Identify every line in the data below that contains the string "images", and copy each of those lines in full.

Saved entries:
Segment Open

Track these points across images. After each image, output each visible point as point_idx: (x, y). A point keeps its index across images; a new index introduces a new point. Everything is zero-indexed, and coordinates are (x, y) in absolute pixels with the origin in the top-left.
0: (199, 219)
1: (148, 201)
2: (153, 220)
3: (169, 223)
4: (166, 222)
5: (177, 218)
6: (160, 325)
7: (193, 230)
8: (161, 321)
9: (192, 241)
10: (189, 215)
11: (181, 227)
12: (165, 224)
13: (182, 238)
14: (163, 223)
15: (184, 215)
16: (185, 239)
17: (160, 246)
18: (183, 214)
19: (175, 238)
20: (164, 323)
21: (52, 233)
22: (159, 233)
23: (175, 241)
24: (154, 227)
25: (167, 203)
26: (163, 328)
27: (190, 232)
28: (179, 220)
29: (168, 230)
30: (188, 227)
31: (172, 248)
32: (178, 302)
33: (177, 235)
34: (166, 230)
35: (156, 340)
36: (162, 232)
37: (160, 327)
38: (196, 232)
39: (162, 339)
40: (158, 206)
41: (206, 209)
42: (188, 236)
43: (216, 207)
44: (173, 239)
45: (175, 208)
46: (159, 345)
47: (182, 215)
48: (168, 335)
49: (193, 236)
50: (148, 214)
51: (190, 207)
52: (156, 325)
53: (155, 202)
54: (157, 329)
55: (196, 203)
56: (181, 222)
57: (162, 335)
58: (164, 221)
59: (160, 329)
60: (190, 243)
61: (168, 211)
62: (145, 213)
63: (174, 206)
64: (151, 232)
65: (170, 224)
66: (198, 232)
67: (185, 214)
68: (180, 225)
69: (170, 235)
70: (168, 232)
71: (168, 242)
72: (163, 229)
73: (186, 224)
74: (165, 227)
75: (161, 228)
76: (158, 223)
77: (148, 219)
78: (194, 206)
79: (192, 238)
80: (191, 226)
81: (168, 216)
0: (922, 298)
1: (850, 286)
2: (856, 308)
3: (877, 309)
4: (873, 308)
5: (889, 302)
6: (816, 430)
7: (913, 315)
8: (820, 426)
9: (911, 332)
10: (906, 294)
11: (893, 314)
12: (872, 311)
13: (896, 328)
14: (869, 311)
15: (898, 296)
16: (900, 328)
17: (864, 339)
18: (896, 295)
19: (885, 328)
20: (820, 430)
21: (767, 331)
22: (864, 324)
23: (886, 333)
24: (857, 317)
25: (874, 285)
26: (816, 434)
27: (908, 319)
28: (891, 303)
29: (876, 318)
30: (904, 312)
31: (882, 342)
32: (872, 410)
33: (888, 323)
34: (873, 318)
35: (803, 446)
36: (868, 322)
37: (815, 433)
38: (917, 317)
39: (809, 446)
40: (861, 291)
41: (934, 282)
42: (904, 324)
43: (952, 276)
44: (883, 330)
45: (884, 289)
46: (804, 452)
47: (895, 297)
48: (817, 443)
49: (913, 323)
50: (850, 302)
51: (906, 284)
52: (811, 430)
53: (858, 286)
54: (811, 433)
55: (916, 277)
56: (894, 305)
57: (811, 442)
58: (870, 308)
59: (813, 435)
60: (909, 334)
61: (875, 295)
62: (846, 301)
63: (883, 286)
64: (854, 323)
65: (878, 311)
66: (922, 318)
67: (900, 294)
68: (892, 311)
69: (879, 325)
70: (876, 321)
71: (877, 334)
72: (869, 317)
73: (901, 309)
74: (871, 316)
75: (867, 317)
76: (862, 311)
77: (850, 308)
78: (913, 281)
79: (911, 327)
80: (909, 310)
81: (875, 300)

Segment Closed

[Reply]
Track these points across images. After each image, output each visible point as point_idx: (x, y). A point keeps its index across images; a new index introduces a new point. Everything is zero-indexed, and coordinates are (x, y) in absolute pixels with the origin in the top-left.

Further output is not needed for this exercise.